In short, it’s the irreversible rise of entropy that makes timekeeping possible, while both periodicity and complexity enhance clock performance. But until 2019, it wasn’t clear how to verify the team’s equations, or what, if anything, simple quantum clocks had to do with the ones on our walls.
[…]
The vibrating membrane isn’t a quantum system, but it’s small and simple enough to allow precise tracking of its motion and energy use. “We can tell from the energy dissipation in the circuit itself how much the entropy changes,” Ares said.
She and her team set out to test the key prediction from Erker and company’s 2017 paper: That there should be a linear relationship between entropy production and accuracy. It was unclear whether the relationship would hold for a larger, classical clock, like the vibrating membrane. But when the data rolled in, “we saw the first plots [and] we thought, wow, there is this linear relationship,” Huber said.

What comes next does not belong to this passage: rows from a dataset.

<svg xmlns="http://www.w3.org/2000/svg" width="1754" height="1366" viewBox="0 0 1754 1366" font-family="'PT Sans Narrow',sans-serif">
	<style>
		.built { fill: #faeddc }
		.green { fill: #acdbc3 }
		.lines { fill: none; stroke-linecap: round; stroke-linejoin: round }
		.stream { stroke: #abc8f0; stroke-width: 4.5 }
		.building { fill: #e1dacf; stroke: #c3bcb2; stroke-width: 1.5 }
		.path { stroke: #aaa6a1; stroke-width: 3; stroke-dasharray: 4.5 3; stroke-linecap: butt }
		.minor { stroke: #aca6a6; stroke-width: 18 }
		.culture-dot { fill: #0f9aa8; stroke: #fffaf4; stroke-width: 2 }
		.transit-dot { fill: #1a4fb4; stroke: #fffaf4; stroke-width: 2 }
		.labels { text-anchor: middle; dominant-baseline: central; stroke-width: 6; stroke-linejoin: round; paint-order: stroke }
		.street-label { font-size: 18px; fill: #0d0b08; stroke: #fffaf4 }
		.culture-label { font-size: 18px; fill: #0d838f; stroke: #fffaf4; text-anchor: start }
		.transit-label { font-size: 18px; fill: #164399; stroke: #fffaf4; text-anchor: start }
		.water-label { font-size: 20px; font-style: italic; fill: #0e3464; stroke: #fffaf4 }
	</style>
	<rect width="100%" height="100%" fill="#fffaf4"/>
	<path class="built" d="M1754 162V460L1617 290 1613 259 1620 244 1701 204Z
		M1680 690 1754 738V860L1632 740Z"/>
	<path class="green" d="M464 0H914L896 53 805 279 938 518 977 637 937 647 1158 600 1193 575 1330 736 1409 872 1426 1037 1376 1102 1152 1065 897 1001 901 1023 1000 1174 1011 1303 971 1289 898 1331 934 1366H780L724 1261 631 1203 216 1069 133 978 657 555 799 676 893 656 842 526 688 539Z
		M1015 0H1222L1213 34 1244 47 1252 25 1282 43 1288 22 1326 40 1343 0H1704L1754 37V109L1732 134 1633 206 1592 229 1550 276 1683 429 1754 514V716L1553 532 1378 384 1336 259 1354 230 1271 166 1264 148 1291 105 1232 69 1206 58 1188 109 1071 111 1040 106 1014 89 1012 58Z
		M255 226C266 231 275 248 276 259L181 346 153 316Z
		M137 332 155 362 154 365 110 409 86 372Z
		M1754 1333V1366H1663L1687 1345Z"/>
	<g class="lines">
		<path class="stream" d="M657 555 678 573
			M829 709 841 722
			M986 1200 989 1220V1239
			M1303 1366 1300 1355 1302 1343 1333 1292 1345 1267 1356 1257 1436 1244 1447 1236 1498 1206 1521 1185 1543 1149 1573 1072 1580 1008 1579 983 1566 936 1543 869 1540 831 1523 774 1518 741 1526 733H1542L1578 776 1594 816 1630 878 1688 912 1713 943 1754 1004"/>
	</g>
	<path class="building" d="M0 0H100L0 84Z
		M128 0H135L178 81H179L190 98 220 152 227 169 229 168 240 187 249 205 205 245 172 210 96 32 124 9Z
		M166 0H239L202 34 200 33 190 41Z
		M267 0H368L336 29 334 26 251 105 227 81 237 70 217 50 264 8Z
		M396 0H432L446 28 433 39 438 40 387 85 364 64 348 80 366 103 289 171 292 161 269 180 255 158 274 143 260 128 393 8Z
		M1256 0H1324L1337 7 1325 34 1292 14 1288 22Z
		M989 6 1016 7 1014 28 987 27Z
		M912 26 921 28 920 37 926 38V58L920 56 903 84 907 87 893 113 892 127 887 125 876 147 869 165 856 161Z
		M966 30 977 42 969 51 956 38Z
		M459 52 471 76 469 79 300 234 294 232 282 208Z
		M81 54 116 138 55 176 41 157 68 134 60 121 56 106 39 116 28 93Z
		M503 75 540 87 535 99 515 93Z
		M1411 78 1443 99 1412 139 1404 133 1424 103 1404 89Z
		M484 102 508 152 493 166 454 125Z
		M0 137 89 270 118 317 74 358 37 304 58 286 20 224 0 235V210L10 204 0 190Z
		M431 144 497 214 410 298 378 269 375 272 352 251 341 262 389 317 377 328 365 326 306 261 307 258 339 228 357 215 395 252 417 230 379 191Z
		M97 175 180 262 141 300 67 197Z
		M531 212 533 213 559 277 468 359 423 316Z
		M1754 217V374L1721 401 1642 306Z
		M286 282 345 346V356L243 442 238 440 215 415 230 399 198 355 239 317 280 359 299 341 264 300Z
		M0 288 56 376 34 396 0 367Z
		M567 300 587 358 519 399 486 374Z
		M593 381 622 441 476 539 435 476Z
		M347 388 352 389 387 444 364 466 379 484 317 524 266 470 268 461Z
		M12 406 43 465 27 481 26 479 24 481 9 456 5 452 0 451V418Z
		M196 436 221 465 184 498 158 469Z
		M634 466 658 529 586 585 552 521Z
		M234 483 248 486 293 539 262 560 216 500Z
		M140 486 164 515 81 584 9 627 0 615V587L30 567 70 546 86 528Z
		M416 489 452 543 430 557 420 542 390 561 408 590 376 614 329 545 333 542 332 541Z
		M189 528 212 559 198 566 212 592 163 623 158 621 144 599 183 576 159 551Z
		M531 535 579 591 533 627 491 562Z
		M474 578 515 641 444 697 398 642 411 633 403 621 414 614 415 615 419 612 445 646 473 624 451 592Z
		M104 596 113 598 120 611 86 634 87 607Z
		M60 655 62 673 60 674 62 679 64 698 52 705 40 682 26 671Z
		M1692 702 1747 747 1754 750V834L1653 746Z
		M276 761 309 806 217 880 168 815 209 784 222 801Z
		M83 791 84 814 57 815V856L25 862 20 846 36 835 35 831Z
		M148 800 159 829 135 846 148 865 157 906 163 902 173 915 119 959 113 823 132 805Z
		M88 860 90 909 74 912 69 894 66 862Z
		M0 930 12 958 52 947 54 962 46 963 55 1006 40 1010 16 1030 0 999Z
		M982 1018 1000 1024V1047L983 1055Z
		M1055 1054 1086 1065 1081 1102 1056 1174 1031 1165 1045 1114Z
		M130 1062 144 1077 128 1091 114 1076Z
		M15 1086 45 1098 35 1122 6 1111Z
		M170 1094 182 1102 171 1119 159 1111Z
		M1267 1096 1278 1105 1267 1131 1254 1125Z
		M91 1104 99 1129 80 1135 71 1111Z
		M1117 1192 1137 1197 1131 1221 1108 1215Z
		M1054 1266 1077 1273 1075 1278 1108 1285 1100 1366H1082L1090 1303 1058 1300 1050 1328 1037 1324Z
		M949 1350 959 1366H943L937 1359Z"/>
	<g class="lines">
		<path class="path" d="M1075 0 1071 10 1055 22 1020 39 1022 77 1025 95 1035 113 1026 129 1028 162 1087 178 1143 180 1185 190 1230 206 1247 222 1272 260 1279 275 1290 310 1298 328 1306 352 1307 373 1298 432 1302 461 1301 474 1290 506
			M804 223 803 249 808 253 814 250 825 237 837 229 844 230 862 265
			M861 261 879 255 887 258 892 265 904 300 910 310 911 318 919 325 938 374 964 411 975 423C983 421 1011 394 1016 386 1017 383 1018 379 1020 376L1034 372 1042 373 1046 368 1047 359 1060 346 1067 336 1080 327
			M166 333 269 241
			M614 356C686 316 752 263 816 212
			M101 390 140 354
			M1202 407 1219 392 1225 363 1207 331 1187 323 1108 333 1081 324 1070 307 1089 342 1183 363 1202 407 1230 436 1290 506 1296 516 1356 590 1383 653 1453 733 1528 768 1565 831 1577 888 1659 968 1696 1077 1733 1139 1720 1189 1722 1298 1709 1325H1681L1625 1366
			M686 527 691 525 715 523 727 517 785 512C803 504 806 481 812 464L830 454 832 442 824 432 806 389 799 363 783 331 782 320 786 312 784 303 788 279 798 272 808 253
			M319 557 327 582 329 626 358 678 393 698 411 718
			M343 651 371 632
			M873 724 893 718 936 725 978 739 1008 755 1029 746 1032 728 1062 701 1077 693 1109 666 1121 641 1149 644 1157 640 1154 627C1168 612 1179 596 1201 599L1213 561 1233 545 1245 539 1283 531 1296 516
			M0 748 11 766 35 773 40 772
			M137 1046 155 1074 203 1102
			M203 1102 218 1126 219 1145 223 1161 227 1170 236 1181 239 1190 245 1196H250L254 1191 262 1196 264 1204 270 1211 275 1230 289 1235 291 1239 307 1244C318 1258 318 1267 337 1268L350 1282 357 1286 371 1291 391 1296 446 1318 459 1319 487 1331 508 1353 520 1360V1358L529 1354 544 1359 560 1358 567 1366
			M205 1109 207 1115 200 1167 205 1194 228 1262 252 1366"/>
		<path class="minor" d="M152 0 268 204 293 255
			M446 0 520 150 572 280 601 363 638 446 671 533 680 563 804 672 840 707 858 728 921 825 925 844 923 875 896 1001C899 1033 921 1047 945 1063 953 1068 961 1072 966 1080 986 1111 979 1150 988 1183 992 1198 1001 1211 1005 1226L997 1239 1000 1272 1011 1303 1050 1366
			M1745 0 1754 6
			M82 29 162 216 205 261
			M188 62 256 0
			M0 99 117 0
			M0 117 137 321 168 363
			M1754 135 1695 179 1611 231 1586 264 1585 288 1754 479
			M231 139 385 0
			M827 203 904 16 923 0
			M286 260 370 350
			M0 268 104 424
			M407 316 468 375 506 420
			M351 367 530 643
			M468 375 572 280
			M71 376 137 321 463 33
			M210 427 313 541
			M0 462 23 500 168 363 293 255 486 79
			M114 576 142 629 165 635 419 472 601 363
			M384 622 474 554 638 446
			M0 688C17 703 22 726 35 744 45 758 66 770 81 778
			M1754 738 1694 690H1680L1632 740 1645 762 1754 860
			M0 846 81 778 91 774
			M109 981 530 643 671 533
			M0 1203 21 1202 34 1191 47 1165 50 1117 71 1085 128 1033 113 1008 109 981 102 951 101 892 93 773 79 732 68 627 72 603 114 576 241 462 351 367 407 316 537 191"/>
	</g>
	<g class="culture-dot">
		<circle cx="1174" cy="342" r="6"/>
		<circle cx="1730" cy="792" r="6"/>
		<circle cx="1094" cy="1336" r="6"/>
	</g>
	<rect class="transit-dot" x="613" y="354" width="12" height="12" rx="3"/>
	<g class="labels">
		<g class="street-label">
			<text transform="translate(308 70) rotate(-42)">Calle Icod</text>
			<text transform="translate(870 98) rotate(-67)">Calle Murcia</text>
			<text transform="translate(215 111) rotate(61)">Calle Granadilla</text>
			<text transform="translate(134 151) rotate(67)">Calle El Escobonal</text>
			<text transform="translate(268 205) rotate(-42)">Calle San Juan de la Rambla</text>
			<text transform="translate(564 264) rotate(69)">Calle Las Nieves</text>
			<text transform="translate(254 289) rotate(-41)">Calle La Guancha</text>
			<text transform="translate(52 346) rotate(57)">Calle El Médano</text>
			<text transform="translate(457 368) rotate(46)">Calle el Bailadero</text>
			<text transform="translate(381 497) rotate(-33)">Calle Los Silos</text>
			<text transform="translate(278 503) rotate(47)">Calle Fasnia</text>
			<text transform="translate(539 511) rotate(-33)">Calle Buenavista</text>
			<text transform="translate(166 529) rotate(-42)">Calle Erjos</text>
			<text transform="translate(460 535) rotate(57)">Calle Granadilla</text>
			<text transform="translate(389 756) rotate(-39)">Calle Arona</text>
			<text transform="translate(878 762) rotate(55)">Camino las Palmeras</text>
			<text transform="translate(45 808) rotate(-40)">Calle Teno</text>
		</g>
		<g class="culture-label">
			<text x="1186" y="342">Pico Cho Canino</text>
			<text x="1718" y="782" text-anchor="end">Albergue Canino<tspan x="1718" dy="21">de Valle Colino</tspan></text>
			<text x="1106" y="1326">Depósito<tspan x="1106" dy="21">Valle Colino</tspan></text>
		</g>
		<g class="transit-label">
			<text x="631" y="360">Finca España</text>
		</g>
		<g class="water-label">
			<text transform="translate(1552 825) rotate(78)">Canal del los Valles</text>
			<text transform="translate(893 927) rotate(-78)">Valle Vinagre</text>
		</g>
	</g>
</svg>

The regularity of the membrane clock’s vibrations directly tracked with how much energy entered the system and how much entropy it produced. The findings suggest that the thermodynamic equations the theorists derived may hold universally for timekeeping devices.
[…]
One major aspect of the mystery of time is the fact that it doesn’t play the same role in quantum mechanics as other quantities, like position or momentum; physicists say there are no “time observables” — no exact, intrinsic time stamps on quantum particles that can be read off by measurements. Instead, time is a smoothly varying parameter in the equations of quantum mechanics, a reference against which to gauge the evolution of other observables.
Physicists have struggled to understand how the time of quantum mechanics can be reconciled with the notion of time as the fourth dimension in Einstein’s general theory of relativity, the current description of gravity. Modern attempts to reconcile quantum mechanics and general relativity often treat the four-dimensional space-time fabric of Einstein’s theory as emergent, a kind of hologram cooked up by more abstract quantum information. If so, both time and space ought to be approximate concepts.
The clock studies are suggestive, in showing that time can only ever be measured imperfectly. The “big question,” said Huber, is whether the fundamental limit on the accuracy of clocks reflects a fundamental limit on the smooth flow of time itself — in other words, whether stochastic events like collisions of coffee and air molecules are what time ultimately is.